The agency said that its decision constitutes a change “from non-coverage for LADR with a specific implant to non-coverage for the LADR procedure for the Medicare population over 60 years of age.” However, the announcement notes that the door is still open to local coverage determinations.
The announcement acknowledges that millions of Americans “suffer from pain-related problems” from lower back pain and that such a condition is common, affecting 60%-80% of Medicare beneficiaries. However, CMS says that the literature suggests “we do not know the origin of low back pain in the majority of cases.”
CMS also cites sources in the literature that indicate that “[w]hile from a simple mechanical aspect it could be hypothesized that DDD [degenerative disc disease] is a cause for pain, disc degeneration is also observed in individuals without pain.”

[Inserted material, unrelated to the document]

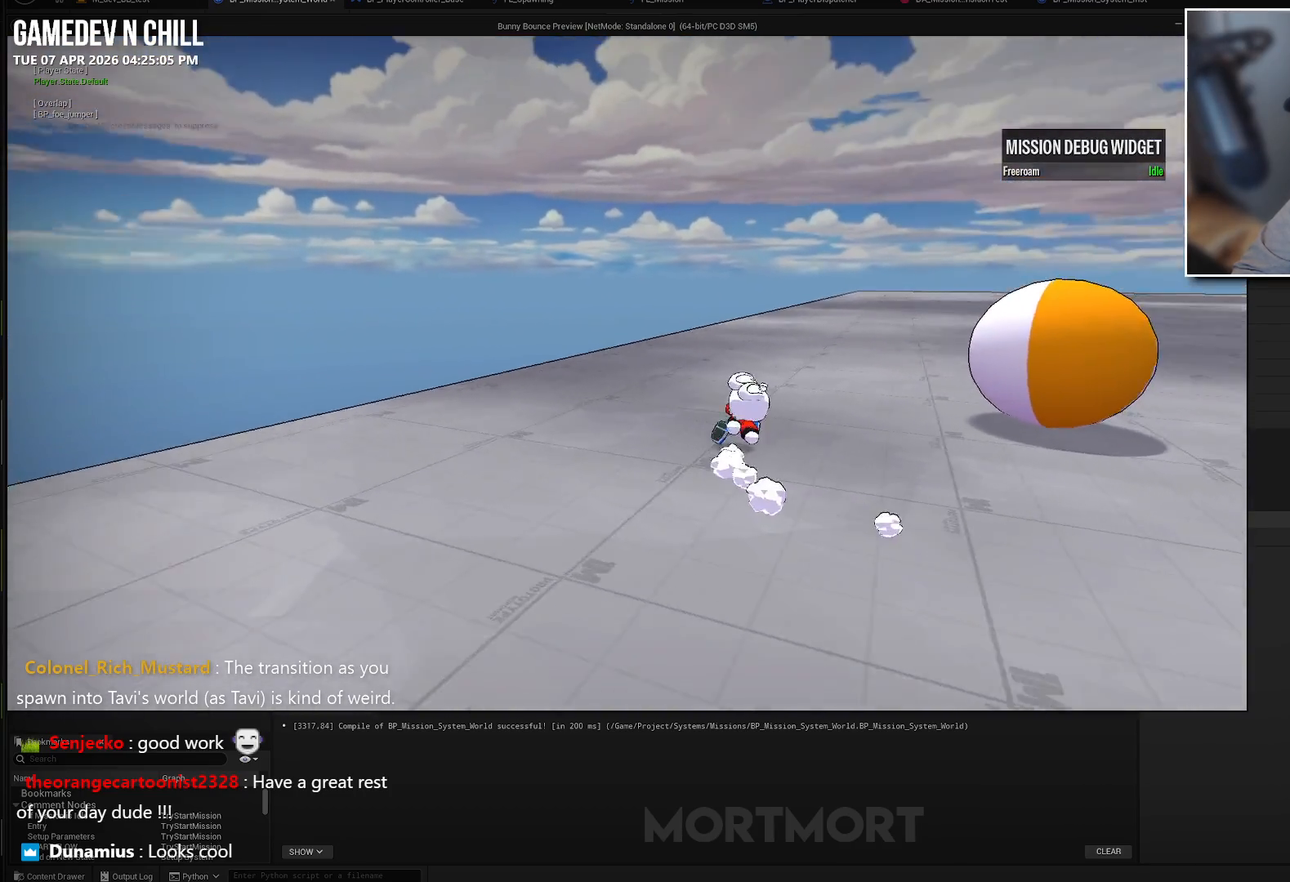
{"buttons": [], "left_stick": "up-right", "right_stick": "right", "events": [[33, "right_stick", "center"], [400, "right_stick", "right"]]}
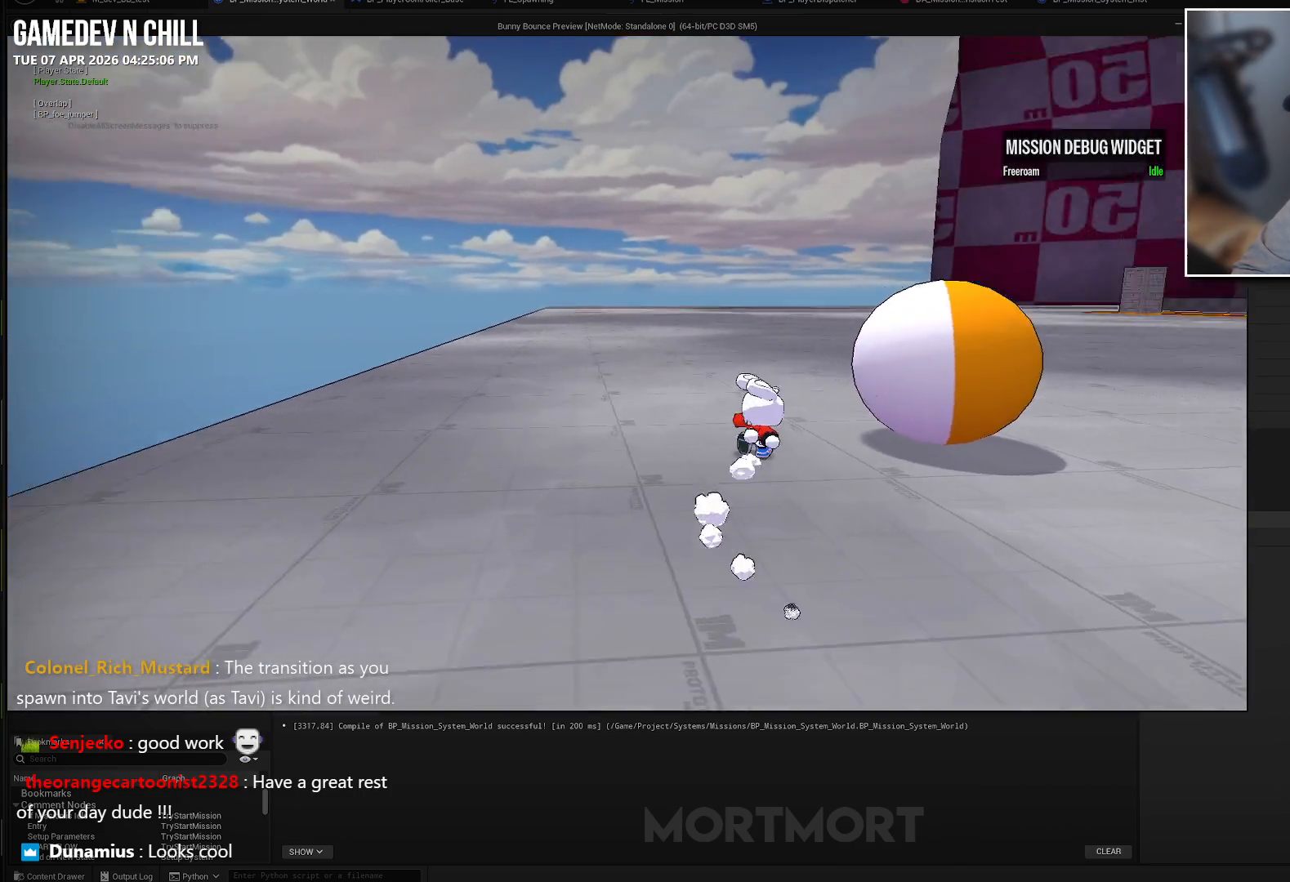
{"buttons": [], "left_stick": "up-right", "right_stick": "center", "events": [[200, "right_stick", "center"]]}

CMS wrote an NCD for the Charité lumbar disc replacement, made by Depuy Spine (Raynham, Massachusetts) in May 2006, naming the Charité in that decision “because it was the only lumbar artificial disc with FDA approval at that time. The current CMS announcement says that in March, the Medical Advisory Panel for the Blue Cross/Blue Shield Technology Evaluation Center reaffirmed an earlier decision that “the artificial lumbar disc for DDD does not meet TEC criteria because evidence from trials for the Charité and the ProDisc, manufactured by Synthes Spine (West Chester, Pennsylvania) were inconclusive.
According to CMS, “the Charité trial showed little evidence of superiority, and the ProDisc analysis is problematic because of missing values and uncertain outcomes for all patients.” CMS also said that the population in the ProDisc trial did not offer “evidence of benefit for those Medicare beneficiaries over the age of 60,” leaving the agency little choice but to leave the decision to local carriers.